Unter Stieffamilien verstehen wir hier Familien, in denen einer der Ehe- bzw. Lebenspartner nicht leiblicher Elternteil der Kinder ist, und ein leiblicher Elternteil der Kinder wegen Trennung oder Scheidung ausserhalb lebt.

  • Es ist schwer, Menschen, die man nicht gut kennt, in sein "Reich" hineinzulassen, und es ist schwer, als "Neuer" in eine bereits bestehende Gruppe hineinzukommen.

    Empfehlung:
    Beziehen Sie, wenn es irgendwie möglich ist, eine neue Wohnung oder ein neues Haus. Dann muss sich niemand als Eindringling fühlen, und niemand muss sein Territorium verteidigen.
  • Der leibliche Elternteil gerät leicht zwischen dem neuen Partner und seinen eigenen Kindern in die Zwickmühle, in Loyalitätskonflikte.

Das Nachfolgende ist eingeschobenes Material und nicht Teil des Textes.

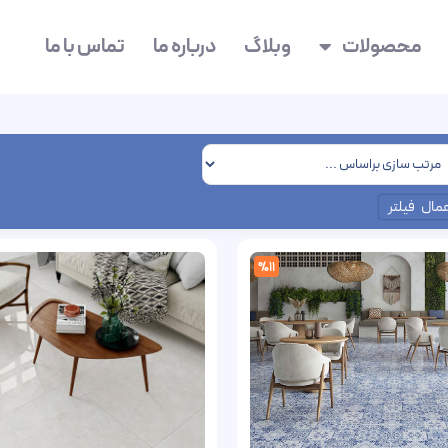
محصولات
وبلاگ
درباره ما
تماس با ما
عمال فیلتر
%11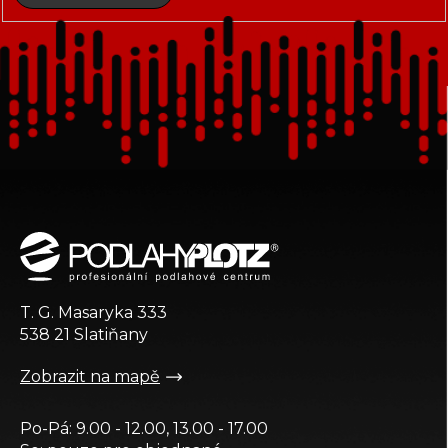
Z
á
p
a
t
T. G. Masaryka 333
í
538 21 Slatiňany
Zobrazit na mapě
Po-Pá: 9.00 - 12.00, 13.00 - 17.00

    Empfehlung an den leiblichen Elternteil:
    Geben Sie der neuen Partnerschaft Raum und Zeit, damit sie sich vertiefen kann, Sie tun damit auch für Ihr eigenes Kind das Beste, weil Sie für Stabilität in der Paarbeziehung sorgen.
  • Stiefbeziehungen sind keine gewachsenen Beziehungen, weil sie keine gemeinsame Geschichte haben.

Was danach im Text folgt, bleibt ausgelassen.